— Task brief —
Copy out each line of the listing below where the string "tail" appears.
── Data for this task
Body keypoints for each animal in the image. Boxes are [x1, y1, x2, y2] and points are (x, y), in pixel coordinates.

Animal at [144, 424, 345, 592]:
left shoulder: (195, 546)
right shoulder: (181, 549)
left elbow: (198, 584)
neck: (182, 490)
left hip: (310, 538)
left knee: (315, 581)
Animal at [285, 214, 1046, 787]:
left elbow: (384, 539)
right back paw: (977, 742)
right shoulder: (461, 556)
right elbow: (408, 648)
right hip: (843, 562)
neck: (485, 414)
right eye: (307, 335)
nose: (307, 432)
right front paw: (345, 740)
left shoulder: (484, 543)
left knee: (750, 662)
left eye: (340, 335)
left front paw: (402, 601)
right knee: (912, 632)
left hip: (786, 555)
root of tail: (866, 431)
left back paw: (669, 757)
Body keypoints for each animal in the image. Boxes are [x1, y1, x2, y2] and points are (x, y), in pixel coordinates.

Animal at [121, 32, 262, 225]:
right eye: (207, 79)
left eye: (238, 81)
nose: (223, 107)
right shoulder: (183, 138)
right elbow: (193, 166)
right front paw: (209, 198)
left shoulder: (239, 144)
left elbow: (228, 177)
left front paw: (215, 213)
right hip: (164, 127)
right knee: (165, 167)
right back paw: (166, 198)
────
── Data for this task
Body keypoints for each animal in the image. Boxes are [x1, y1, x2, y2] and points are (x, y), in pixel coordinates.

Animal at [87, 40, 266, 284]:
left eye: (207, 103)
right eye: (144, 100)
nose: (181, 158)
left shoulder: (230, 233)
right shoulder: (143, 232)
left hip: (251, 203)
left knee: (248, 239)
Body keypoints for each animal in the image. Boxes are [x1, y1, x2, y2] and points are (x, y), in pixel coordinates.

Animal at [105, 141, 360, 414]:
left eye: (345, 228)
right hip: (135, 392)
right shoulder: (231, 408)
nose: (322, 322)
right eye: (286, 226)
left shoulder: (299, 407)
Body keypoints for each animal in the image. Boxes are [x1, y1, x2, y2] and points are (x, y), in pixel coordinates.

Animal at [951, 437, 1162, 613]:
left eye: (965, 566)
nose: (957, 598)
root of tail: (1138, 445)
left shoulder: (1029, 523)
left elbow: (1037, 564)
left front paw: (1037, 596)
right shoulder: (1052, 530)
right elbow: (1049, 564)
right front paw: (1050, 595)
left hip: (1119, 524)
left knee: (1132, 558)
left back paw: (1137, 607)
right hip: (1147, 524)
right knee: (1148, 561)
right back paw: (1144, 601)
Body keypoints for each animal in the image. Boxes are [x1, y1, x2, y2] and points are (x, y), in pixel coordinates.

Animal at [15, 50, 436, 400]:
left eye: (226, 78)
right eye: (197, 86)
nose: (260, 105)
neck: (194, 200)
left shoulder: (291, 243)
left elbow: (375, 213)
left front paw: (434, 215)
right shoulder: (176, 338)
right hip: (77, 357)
────
── Data for this task
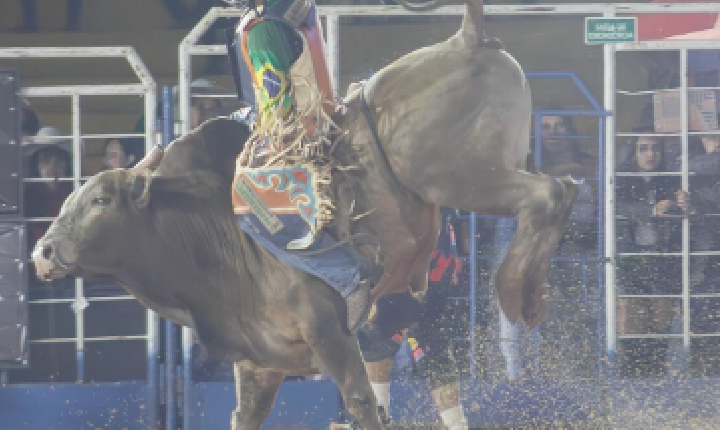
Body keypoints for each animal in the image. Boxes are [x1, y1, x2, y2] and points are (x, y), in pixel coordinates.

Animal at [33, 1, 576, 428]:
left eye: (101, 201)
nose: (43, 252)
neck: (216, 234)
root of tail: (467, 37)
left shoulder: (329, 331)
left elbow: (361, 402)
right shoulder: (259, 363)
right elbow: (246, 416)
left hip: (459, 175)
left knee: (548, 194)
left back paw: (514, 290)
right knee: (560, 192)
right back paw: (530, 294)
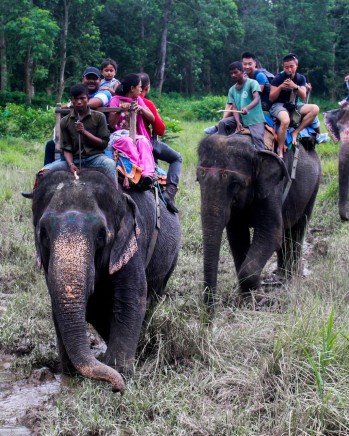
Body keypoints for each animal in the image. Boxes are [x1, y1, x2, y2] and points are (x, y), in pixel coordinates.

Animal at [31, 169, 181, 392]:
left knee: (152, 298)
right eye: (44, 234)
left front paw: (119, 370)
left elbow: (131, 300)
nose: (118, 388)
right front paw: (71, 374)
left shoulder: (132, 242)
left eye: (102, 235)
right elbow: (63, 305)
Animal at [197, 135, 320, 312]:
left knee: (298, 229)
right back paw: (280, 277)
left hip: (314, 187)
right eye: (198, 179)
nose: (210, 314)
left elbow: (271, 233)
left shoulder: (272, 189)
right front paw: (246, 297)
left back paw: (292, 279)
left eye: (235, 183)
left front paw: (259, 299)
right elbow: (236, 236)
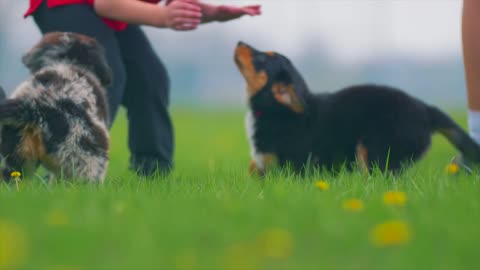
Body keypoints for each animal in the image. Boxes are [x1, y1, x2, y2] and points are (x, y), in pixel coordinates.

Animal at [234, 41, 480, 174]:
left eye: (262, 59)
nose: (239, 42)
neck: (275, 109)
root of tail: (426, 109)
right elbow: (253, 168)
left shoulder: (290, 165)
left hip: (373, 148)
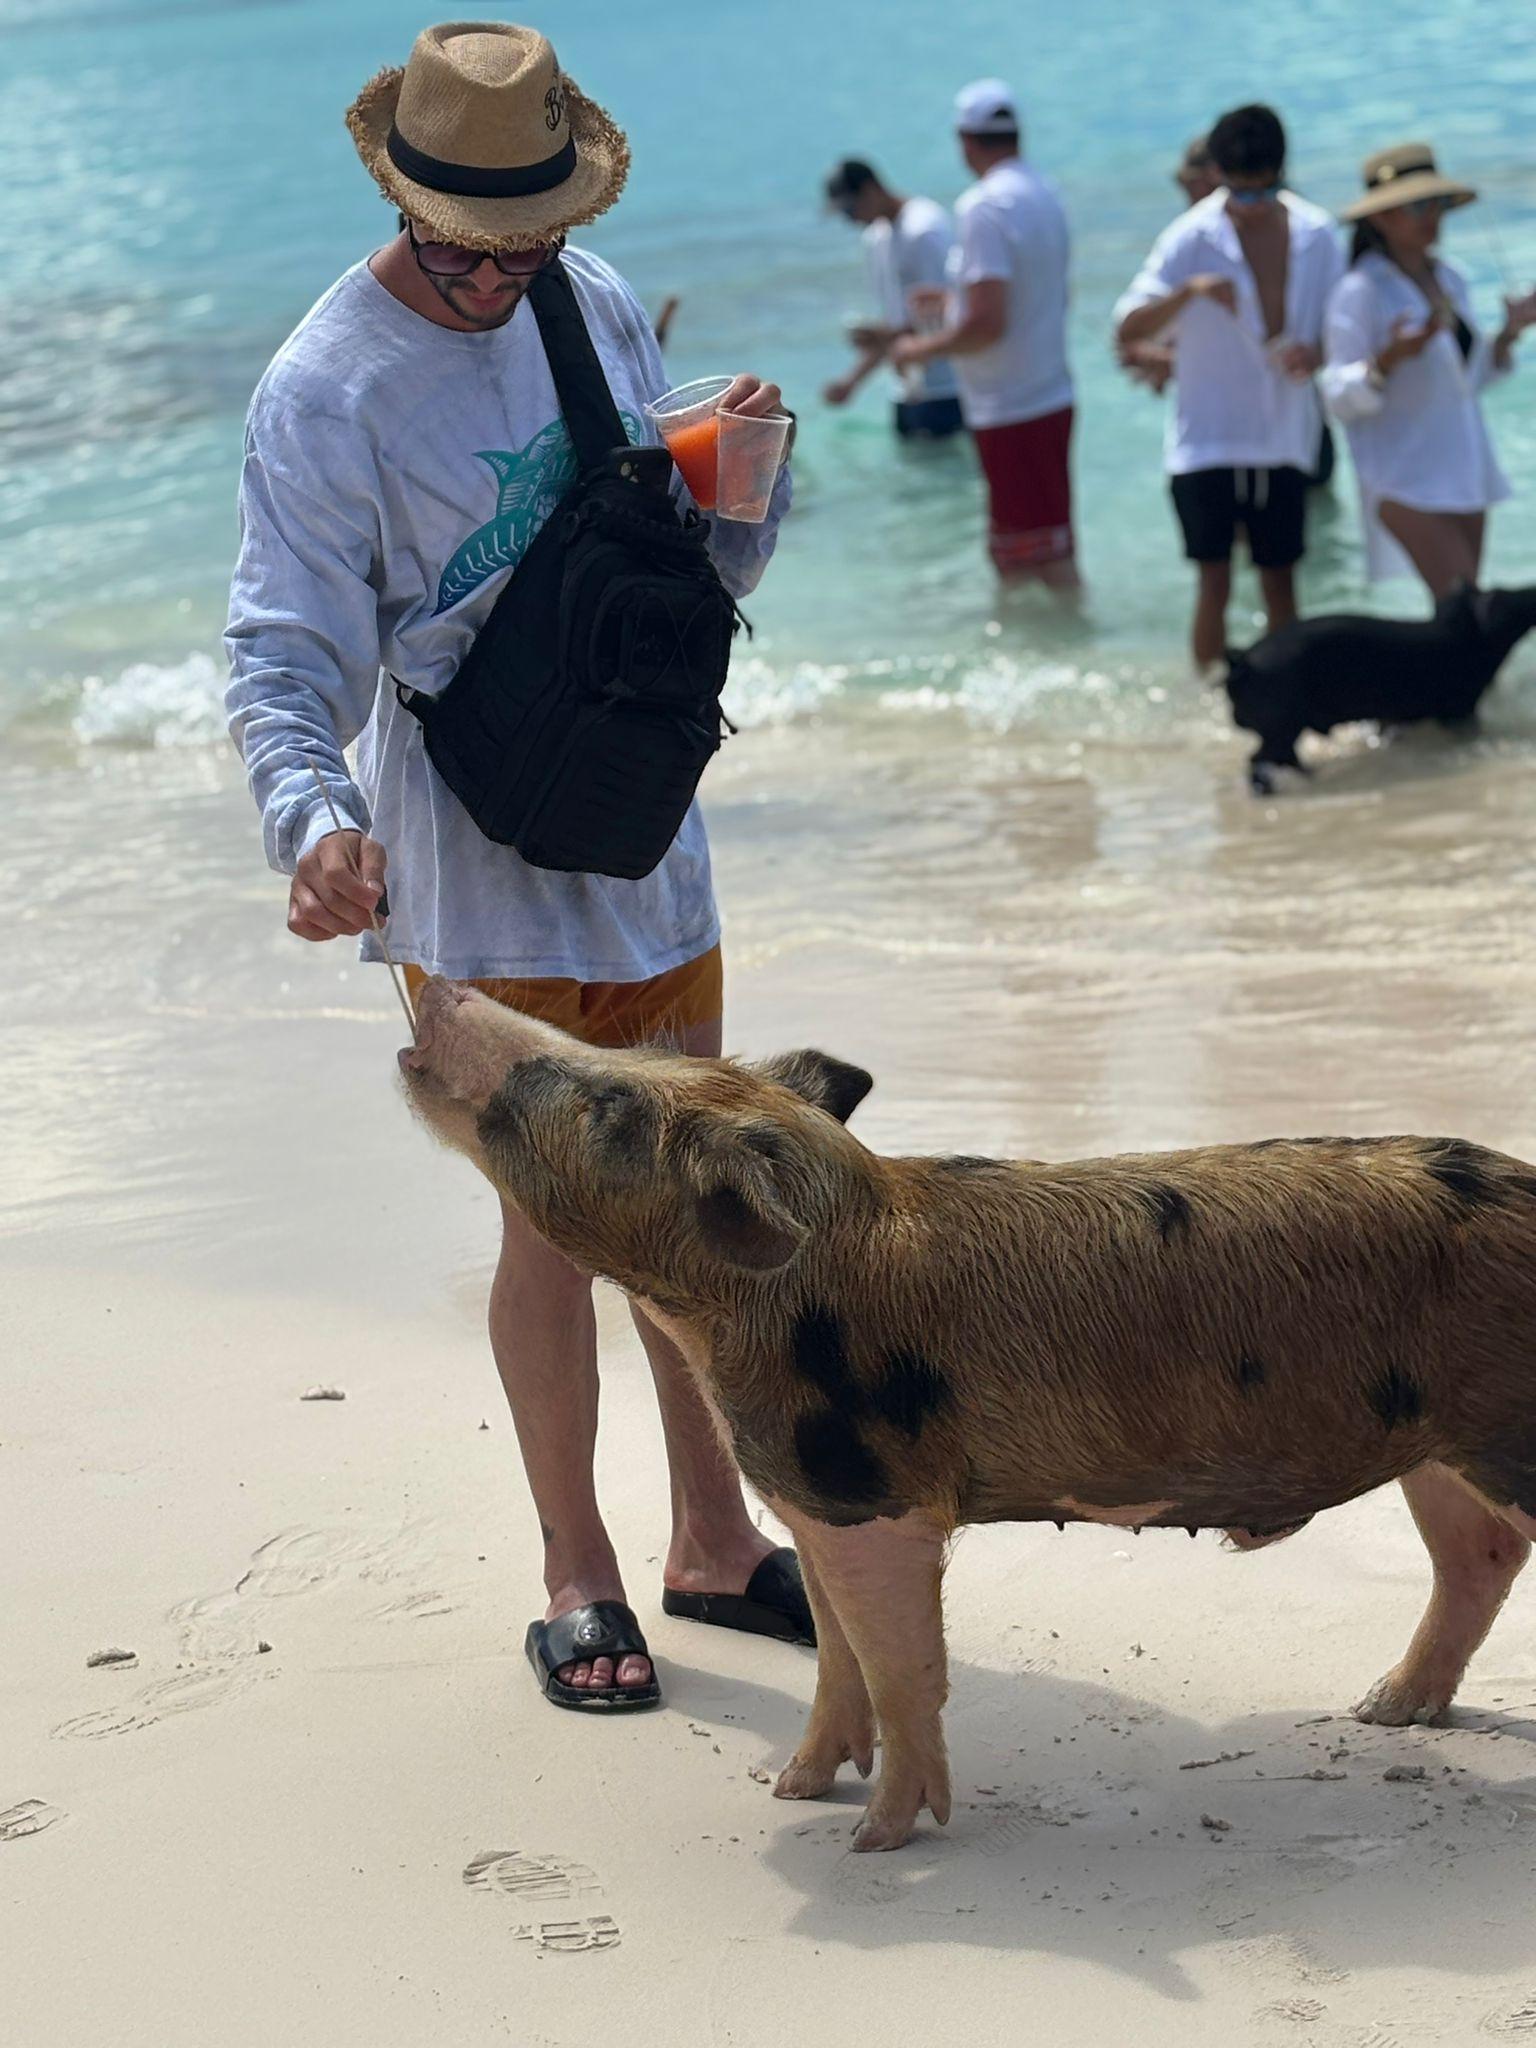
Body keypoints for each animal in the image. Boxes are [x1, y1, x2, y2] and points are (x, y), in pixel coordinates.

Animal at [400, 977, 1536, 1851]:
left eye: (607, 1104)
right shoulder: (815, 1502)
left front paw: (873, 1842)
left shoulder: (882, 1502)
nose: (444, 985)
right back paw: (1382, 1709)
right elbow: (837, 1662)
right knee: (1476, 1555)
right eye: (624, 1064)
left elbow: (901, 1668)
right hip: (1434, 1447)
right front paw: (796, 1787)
────
— Solved problem —
root of tail: (866, 431)
root of tail: (1138, 445)
root of tail: (467, 37)
root of tail: (426, 109)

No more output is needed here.